Cada pessoa constrói memórias mais ou menos próximas da realidade. Vivemos experiências de uma maneira subjetiva, memorizamos os eventos que nos marcaram e, se adicionarmos informações externas, elas podem misturar e dar à luz uma nova memória . Esse é o caso, por exemplo, quando nossos pais nos contam várias vezes sobre uma experiência que aconteceu conosco quando éramos jovens. À força de ouvi-lo, temos a impressão de lembrar cada detalhe com muita precisão.

A memória seria, portanto, uma região do cérebro que muda e evolui permanentemente. Em um vídeo no canal do Life Noggin no YouTube, cientistas explicam como nossos cinco sentidos, e em particular o sentido do olfato, podem nos ajudar a viajar no tempo e mergulhar no passado.
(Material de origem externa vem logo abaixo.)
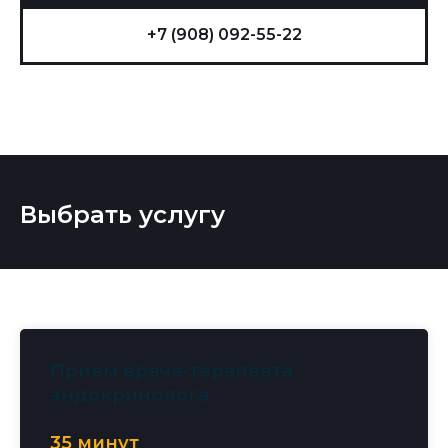
+7 (908) 092-55-22
Выбрать услугу
Прием врача-терапевта
эндокринолога
35 минут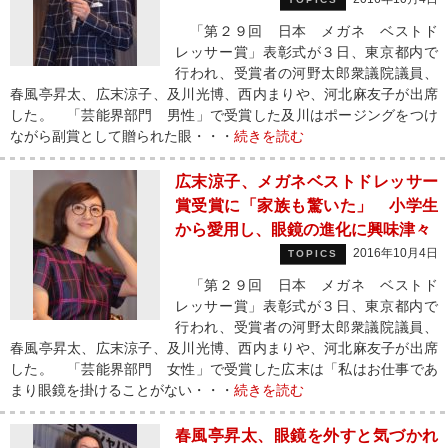
「第２９回 日本 メガネ ベストド
レッサー賞」表彰式が３日、東京都内で
行われ、受賞者の河野太郎衆議院議員、
春風亭昇太、広末涼子、及川光博、西内まりや、河北麻友子が出席
した。 「芸能界部門 男性」で受賞した及川はポージングをつけ
ながら副賞として贈られた眼・・・
続きを読む
広末涼子、メガネベストドレッサー
賞受賞に「家族も驚いた」 小学生
から愛用し、眼鏡の進化に興味津々
2016年10月4日
TOPICS
「第２９回 日本 メガネ ベストド
レッサー賞」表彰式が３日、東京都内で
行われ、受賞者の河野太郎衆議院議員、
春風亭昇太、広末涼子、及川光博、西内まりや、河北麻友子が出席
した。 「芸能界部門 女性」で受賞した広末は「私はお仕事であ
まり眼鏡を掛けることがない・・・
続きを読む
春風亭昇太、眼鏡を外すと気づかれ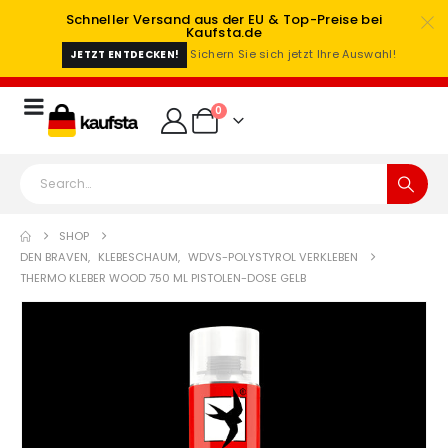
Schneller Versand aus der EU & Top-Preise bei
Kaufsta.de
Sichern Sie sich jetzt Ihre Auswahl!
JETZT ENTDECKEN!
0
SHOP
DEN BRAVEN
,
KLEBESCHAUM
,
WDVS-POLYSTYROL VERKLEBEN
THERMO KLEBER WOOD 750 ML PISTOLEN-DOSE GELB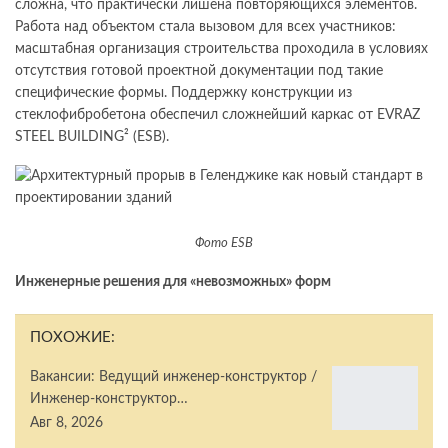
сложна, что практически лишена повторяющихся элементов.
Работа над объектом стала вызовом для всех участников:
масштабная организация строительства проходила в условиях
отсутствия готовой проектной документации под такие
специфические формы. Поддержку конструкции из
стеклофибробетона обеспечил сложнейший каркас от EVRAZ
STEEL BUILDING² (ESB).
Фото ESB
Инженерные решения для «невозможных» форм
ПОХОЖИЕ:
Вакансии: Ведущий инженер-конструктор /
Инженер-конструктор…
Авг 8, 2026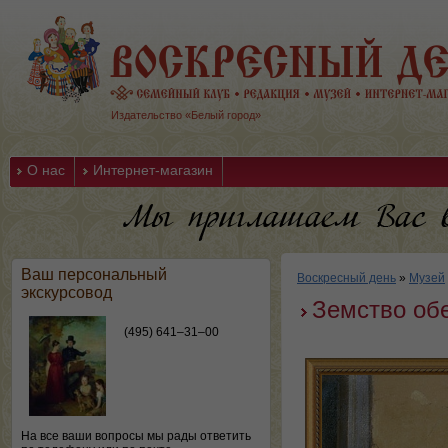
Издательство «Белый город»
О нас
Интернет-магазин
Ваш персональный
Воскресный день
»
Музей
экскурсовод
Земство об
(495) 641–31–00
На все ваши вопросы мы рады ответить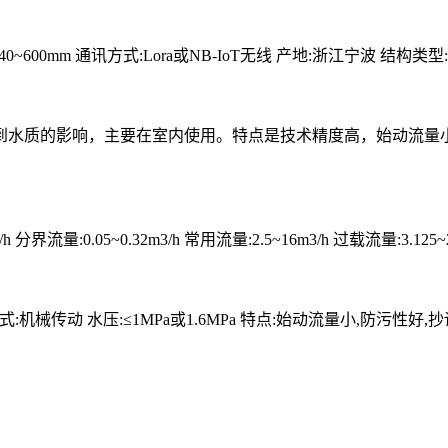
50mm/40~600mm 通讯方式:Lora或NB-IoT无线 产地:浙江宁波 结
到水质的影响，主要在室内使用。特点是技术精度高，始动流量
h 分界流量:0.05~0.32m3/h 常用流量:2.5~16m3/h 过载流量:3.125~2
传动方式:机械传动 水压:≤1MPa或1.6MPa 特点:始动流量小,防污性好,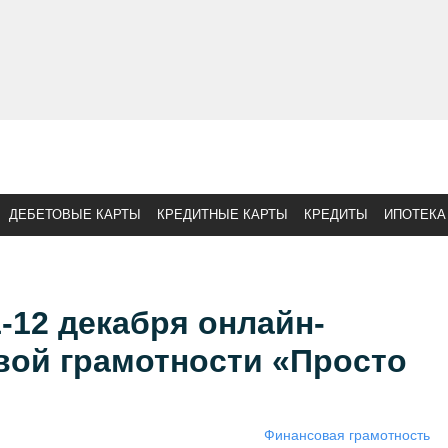
ДЕБЕТОВЫЕ КАРТЫ
КРЕДИТНЫЕ КАРТЫ
КРЕДИТЫ
ИПОТЕКА
-12 декабря онлайн-
ой грамотности «Просто
Финансовая грамотность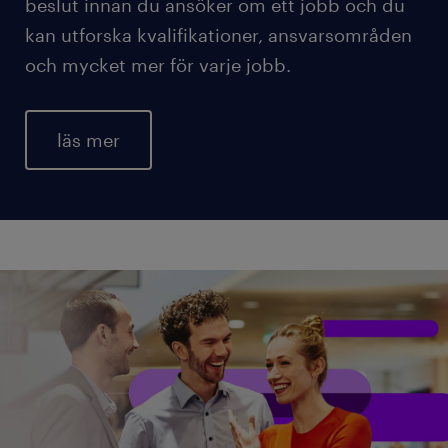
beslut innan du ansöker om ett jobb och du
kan utforska kvalifikationer, ansvarsområden
och mycket mer för varje jobb.
läs mer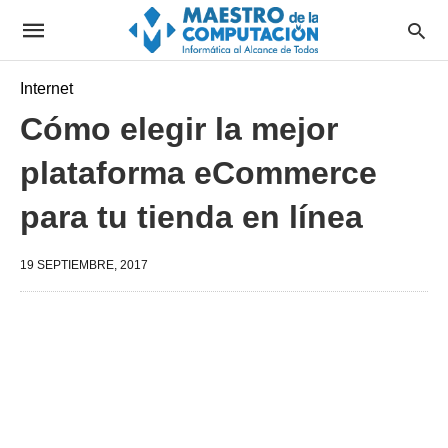
Internet
Cómo elegir la mejor
plataforma eCommerce
para tu tienda en línea
19 SEPTIEMBRE, 2017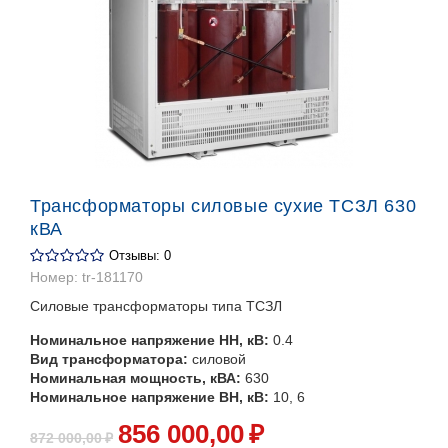
Трансформаторы силовые сухие ТСЗЛ 630
кВА
Отзывы: 0
Номер:
tr-181170
Силовые трансформаторы типа ТСЗЛ
Номинальное напряжение НН, кВ:
0.4
Вид трансформатора:
силовой
Номинальная мощность, кВА:
630
Номинальное напряжение ВН, кВ:
10, 6
856 000
,00
₽
872 000
,00
₽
Esse tipo de memória é geralmente mais intenso e mais preciso do que aqueles relacionados a fotos ou objetos.

Não confie em

Os pesquisadores que estudaram a questão explicam esse fenômeno por meio de uma reação cerebral. O Centro de Gerenciamento do Smell está conectado a duas estruturas cerebrais relacionadas à memória e às emoções de longo prazo: o hipocampo e a amígdala. As imagens, ao contrário, não nos oferecem memórias confiáveis. Vários estudos mostraram que é muito fácil construir ou alterar uma memória com uma foto modificada. Seria, portanto, mais fácil identificar as memórias reais baseadas no cheiro do que em um álbum de família!

A boa notícia é que o trabalho feito sobre esse assunto possibilita uma melhor compreensão e melhor tratamento dos casos. demência. Reminiscence Therapy, explica os autores do canal Life Noggin, baseado em memórias de música, histórias, imagens e mais, melhora o humor e o estado mental dos pacientes.